TASK TO CARRY OUT: Reproduce the lines of the records between the line containing "סוריקטה בתצפית צילום: רונית סבירסקי" and the line containing "בחוויית הטיפוס על הסלעים בדומה ליעלים.", inclusive.

───── DATA LISTING

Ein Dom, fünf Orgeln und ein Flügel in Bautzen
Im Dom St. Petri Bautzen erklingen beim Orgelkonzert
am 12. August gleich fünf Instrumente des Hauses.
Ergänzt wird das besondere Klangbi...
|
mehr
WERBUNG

──────────
───── DATA LISTING

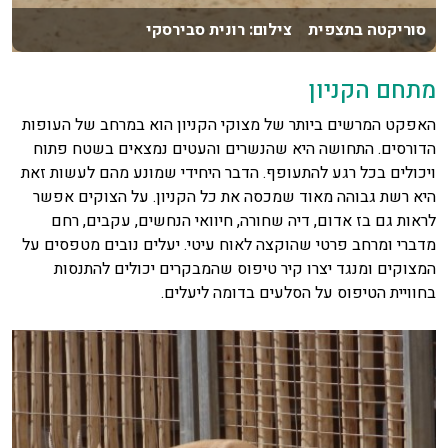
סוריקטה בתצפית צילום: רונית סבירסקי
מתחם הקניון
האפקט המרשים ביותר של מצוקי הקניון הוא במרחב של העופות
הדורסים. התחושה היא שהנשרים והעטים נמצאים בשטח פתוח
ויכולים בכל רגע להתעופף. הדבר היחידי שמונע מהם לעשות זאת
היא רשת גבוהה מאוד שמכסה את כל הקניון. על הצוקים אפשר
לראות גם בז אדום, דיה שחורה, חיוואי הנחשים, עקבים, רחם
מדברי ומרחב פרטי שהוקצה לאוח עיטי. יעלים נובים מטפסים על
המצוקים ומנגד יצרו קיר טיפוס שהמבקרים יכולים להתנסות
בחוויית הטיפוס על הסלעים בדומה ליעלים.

──────────
───── DATA LISTING

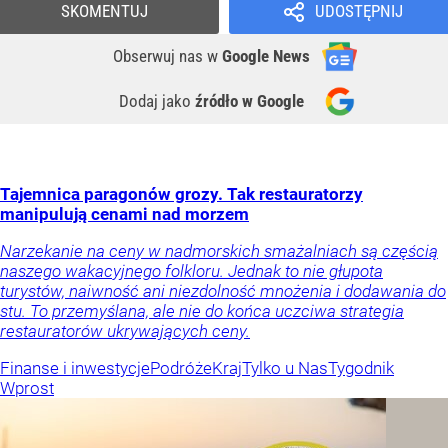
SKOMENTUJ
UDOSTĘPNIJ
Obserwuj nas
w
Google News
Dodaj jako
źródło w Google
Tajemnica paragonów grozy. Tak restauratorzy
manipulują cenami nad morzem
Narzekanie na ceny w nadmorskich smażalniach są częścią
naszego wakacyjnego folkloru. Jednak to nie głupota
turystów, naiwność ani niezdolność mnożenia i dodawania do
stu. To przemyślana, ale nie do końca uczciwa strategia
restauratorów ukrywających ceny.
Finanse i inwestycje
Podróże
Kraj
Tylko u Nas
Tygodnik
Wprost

──────────

WRITTEN SOLUTION:
סוריקטה בתצפית צילום: רונית סבירסקי
מתחם הקניון
האפקט המרשים ביותר של מצוקי הקניון הוא במרחב של העופות
הדורסים. התחושה היא שהנשרים והעטים נמצאים בשטח פתוח
ויכולים בכל רגע להתעופף. הדבר היחידי שמונע מהם לעשות זאת
היא רשת גבוהה מאוד שמכסה את כל הקניון. על הצוקים אפשר
לראות גם בז אדום, דיה שחורה, חיוואי הנחשים, עקבים, רחם
מדברי ומרחב פרטי שהוקצה לאוח עיטי. יעלים נובים מטפסים על
המצוקים ומנגד יצרו קיר טיפוס שהמבקרים יכולים להתנסות
בחוויית הטיפוס על הסלעים בדומה ליעלים.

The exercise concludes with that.